*Pictures paired with source code*:
=== Section Start ===
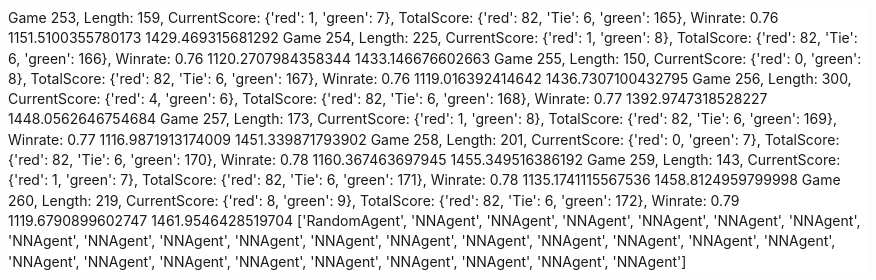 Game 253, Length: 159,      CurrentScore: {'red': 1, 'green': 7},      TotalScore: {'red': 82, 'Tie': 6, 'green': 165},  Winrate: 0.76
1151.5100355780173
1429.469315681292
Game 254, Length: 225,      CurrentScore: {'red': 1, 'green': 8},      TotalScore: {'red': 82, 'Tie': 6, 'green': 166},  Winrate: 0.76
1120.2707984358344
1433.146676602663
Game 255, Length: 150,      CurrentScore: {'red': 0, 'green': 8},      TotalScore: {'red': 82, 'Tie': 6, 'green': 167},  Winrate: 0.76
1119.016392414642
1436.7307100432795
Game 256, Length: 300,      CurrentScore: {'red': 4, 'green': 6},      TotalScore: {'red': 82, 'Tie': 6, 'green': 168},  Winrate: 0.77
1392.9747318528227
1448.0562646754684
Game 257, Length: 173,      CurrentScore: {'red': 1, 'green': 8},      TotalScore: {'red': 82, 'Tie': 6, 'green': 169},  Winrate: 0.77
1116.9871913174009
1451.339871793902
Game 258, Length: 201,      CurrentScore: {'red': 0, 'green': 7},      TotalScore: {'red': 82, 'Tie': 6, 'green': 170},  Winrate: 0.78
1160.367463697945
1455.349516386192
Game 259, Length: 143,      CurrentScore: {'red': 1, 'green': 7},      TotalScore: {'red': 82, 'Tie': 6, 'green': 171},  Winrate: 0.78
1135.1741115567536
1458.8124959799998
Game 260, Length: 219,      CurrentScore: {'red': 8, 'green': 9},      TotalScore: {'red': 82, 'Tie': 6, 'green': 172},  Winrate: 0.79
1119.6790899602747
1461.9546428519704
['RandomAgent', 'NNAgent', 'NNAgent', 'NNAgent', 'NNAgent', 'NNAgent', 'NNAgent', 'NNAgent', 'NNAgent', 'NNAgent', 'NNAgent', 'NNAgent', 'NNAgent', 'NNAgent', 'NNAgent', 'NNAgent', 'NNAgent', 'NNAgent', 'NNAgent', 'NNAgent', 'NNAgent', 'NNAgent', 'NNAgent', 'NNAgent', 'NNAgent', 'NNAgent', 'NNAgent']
=== Section End ===
*DIRECTIVE*: Of the entries above, repeat exactly the lines from the line with "1429.469315681292" through the line with "1433.146676602663", both of them included.

*FINAL ANSWER*:
1429.469315681292
Game 254, Length: 225,      CurrentScore: {'red': 1, 'green': 8},      TotalScore: {'red': 82, 'Tie': 6, 'green': 166},  Winrate: 0.76
1120.2707984358344
1433.146676602663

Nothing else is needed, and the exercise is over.